Currently there does not seem to be another tennis player with better shape than Novak Djokovic (he has just won in Belgrade and Roland Garros). Unlike Rafael Nadal, who specializes in clay, and Roger Federer, who enjoys his performances on faster courts, the Serbian has a chameleon adaptation: his game never seems to be affected despite the changes of surfaces.

In that sense, he wants to keep his Golden Slam dream alive and to match the other two members of the Big-3 at the top of Grand Slam titles and for that he must surpass Cristian Garín. Although the Chilean has been doing well at Wimbledon, his tennis reality places him far from the No.

1 in the world. In fact, he had to work hard to get into the second week of competition.
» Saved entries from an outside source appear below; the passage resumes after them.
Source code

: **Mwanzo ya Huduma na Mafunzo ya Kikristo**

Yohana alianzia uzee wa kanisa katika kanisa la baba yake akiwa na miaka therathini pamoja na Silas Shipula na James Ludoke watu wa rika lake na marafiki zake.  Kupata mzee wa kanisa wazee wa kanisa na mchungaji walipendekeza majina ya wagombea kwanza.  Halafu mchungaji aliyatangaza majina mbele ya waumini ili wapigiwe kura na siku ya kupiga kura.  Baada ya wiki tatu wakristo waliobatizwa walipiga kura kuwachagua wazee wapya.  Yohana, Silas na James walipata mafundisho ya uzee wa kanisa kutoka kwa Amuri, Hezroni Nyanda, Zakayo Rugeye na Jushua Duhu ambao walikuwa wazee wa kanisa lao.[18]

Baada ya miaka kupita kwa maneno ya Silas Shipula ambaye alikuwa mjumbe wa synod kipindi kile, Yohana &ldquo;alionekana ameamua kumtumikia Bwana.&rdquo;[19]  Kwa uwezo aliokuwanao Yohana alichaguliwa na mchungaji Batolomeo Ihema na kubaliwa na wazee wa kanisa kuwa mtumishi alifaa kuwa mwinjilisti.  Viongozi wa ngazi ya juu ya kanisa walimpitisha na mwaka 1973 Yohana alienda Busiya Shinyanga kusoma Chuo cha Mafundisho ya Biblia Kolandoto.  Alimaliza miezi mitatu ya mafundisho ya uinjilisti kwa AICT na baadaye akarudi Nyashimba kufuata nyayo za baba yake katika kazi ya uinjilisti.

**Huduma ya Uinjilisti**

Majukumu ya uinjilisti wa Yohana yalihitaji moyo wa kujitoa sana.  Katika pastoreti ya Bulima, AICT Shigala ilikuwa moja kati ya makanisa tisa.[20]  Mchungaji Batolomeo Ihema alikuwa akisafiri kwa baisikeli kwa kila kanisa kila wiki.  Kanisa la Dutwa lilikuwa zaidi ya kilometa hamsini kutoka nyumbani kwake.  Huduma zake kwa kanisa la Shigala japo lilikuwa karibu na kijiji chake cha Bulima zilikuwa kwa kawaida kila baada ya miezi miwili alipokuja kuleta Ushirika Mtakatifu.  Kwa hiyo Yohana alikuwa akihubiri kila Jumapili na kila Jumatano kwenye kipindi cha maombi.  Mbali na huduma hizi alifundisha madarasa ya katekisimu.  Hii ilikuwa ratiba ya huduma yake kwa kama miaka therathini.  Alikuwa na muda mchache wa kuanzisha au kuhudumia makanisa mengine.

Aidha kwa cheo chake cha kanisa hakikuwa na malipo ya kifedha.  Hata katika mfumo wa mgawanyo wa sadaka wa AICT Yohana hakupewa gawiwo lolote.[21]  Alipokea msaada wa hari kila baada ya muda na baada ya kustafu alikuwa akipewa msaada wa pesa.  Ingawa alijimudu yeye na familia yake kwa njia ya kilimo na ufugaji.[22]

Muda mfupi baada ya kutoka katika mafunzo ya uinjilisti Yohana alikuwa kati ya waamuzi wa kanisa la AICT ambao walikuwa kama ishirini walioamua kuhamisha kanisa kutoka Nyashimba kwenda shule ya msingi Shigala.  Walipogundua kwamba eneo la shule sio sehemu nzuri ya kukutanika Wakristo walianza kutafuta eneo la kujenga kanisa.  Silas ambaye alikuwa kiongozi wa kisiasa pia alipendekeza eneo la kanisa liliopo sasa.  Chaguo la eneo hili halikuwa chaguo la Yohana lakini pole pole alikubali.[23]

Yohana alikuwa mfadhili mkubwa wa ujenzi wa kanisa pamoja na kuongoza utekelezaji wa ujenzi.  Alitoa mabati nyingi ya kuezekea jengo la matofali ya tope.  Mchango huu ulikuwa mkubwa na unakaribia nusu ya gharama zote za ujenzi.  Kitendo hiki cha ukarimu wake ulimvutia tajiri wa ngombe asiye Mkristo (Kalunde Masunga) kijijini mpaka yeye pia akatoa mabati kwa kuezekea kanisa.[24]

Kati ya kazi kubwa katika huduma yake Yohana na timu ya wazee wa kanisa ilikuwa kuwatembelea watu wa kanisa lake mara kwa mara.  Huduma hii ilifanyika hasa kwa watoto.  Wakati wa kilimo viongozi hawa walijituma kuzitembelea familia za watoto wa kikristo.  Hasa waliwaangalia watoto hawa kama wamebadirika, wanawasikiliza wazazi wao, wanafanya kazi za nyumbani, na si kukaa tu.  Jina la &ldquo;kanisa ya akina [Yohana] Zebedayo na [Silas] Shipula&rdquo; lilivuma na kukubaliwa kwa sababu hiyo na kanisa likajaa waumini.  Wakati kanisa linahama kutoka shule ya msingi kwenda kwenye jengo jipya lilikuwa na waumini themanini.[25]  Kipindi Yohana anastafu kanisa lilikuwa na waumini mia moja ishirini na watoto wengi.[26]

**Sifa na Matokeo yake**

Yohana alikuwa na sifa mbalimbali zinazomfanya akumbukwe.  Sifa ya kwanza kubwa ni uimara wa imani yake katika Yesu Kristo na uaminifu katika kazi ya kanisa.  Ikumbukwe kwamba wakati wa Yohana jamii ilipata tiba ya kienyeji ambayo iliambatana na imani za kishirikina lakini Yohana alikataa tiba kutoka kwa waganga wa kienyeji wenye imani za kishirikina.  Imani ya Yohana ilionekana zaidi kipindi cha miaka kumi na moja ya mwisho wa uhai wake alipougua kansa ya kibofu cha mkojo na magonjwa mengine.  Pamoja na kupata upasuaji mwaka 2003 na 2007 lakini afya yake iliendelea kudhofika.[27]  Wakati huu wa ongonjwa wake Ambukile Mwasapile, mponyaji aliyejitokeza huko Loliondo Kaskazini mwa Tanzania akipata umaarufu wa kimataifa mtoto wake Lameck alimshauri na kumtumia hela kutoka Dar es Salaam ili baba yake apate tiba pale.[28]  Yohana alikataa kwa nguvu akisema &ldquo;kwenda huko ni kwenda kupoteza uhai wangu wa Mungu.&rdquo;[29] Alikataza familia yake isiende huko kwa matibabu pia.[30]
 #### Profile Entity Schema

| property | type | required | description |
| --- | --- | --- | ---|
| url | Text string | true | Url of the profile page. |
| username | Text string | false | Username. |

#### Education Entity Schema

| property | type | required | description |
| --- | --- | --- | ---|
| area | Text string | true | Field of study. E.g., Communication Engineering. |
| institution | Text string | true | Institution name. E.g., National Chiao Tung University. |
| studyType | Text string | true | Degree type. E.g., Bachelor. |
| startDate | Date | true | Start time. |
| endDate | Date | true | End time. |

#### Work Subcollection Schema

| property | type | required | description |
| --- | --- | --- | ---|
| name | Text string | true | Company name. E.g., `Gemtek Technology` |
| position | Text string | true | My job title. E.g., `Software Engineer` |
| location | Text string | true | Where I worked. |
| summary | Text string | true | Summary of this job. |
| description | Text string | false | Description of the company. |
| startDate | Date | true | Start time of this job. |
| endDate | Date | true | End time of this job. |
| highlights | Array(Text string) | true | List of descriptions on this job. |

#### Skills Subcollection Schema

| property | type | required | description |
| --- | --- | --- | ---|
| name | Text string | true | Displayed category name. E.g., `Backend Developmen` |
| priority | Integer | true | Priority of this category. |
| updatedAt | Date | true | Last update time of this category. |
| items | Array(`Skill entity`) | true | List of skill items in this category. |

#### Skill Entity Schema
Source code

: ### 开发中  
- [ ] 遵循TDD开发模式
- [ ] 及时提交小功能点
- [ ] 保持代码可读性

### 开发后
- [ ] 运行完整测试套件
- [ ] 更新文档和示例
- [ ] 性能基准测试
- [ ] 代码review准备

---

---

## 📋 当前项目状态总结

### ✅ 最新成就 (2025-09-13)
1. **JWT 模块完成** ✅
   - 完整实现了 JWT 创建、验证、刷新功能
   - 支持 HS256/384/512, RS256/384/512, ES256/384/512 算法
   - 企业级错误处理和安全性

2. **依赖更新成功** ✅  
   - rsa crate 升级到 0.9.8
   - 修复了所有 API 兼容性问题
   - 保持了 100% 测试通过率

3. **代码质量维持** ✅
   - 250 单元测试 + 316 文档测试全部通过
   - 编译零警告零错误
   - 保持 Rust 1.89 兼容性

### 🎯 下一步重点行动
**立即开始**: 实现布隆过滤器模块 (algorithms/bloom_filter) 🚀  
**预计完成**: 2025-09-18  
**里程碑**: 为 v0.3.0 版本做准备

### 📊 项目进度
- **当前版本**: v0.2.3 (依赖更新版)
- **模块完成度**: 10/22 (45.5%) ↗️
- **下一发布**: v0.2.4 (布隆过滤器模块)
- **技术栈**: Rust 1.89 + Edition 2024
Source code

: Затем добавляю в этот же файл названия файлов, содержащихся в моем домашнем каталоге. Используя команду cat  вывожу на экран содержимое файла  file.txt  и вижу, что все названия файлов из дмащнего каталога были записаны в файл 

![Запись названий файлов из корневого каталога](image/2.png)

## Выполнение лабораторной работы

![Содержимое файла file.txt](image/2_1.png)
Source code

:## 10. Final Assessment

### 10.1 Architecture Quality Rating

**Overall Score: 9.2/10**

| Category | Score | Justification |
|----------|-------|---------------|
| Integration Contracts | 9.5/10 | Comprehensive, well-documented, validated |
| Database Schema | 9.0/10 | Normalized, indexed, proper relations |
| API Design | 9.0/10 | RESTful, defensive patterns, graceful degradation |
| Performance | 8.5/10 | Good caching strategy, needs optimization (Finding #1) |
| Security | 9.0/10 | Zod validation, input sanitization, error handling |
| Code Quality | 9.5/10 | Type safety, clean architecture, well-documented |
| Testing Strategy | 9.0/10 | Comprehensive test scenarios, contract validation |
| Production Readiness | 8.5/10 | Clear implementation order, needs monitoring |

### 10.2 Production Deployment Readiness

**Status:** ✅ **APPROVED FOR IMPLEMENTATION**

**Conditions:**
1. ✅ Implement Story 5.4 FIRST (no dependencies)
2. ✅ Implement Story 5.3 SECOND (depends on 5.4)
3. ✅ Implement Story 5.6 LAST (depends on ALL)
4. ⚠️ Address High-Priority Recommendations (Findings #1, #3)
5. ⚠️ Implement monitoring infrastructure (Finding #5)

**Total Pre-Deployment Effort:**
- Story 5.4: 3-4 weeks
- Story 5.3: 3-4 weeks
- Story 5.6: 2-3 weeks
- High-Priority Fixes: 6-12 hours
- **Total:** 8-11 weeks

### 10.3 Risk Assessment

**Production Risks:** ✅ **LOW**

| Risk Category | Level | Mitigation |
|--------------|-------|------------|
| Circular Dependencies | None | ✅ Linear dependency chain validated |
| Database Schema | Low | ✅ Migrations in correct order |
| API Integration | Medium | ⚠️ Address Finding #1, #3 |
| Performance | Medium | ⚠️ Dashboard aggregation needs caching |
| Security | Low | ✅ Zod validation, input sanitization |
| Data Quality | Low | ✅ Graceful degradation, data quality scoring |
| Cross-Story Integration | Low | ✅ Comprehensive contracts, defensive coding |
Meanwhile, an aggressive Nole was seen from the first ball, with a serve that is "one of the best in his life" - according to the tennis player himself - and with the usual shark mentality.

He may have a short slump that could cost him a set, but it seems difficult to imagine such a strong shock at this stage of the tournament. In any case, Franco Davín's pupil will have to work on a right-wing exchange, avoid the setback of his rival - except to surprise - and will have to be firm from the service.

Otherwise, he will not have much of a chance.

Becker reflects on Novak Djokovic

Boris Becker recently gave his thoughts on his former charge Novak Djokovic's never-say-die attitude. Becker reckons Djokovic has an incredible ability to keep fighting until the last point is played.

"It’s important to learn to control your emotions and to not give up the fight until the last point is played," Becker said. "That’s what Roger [Federer] and Rafa [Nadal] have got. Novak [Djokovic] could write the book about that.

I love Djokovic’s attitude. He’s like a street fighter." According to Becker, Djokovic is robotic and merciless on the court but is the "most endearing character" off it. "When I started coaching him, I took the time to get to know the person away from the player," Becker continued.

"The person is very different to the player you see on the court. The player is mechanical, even cold. But he’s the opposite in private. He’s got the most endearing character you can find. I always found it intriguing how those two personalities can exist within one person."